Differential mechanisms of nitric oxide- and peroxynitrite-induced cell death.

Nitric oxide (NO) contributes to cellular degeneration in various disorders, particularly in the nervous system. NO targets cell proteins such as soluble guanylyl cyclase, but its detrimental effects are generally attributed to its reaction product with superoxide, peroxynitrite. To understand the mechanisms of NO-induced cell stress, we studied the effects of the NO donors diethylenetriamine and spermine NONOate and the peroxynitrite donor 5-amino-3-(4-morpholinyl)-1,2,3-oxadiazolium chloride (SIN-1) in SH-SY5Y and NG108-15 neuroblastoma cells. All three compounds induced a dose- and time-dependent decrease in viable cells, which was not blocked by the soluble guanylyl cyclase inhibitor 1H-[1,2,4]oxadiazolo[4,3-a]quinoxalin-1-one. The two NONOates were approximately 15-fold more potent in SH-SY5Y than in NG108-15 cells, whereas the EC50 values of SIN-1 in SH-SY5Y and NG108-15 cells were in the same order. This led us to conclude that the mechanisms of NO and peroxynitrite did not converge. This was supported by our other findings. NONOates induced DNA fragmentation and an increase in cellular caspase-3 activity that preceded the gradual decline in cell viability.
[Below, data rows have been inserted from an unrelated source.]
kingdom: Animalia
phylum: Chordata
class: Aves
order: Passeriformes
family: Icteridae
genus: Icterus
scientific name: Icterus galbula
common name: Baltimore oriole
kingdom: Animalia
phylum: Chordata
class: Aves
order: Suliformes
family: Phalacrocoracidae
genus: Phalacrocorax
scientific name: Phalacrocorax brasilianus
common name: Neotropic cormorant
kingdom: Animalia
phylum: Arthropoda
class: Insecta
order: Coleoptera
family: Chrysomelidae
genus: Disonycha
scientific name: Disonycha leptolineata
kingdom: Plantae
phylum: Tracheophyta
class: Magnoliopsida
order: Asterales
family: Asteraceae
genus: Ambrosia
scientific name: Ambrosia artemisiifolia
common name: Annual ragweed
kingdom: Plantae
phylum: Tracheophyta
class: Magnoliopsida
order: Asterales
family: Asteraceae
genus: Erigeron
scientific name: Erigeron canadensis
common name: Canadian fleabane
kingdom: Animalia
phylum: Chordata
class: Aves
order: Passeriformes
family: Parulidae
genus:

In contrast, SIN-1 induced a transient decline in ATP levels and a delayed loss of cell viability with no significant increase in caspase-3 activity or DNA laddering. Moreover, post-treatment with insulin inhibited caspase-3 activation and loss of cell viability in NONOate- but not in SIN-1-exposed cells. These findings suggest that NO is a potent toxin independent of peroxynitrite formation.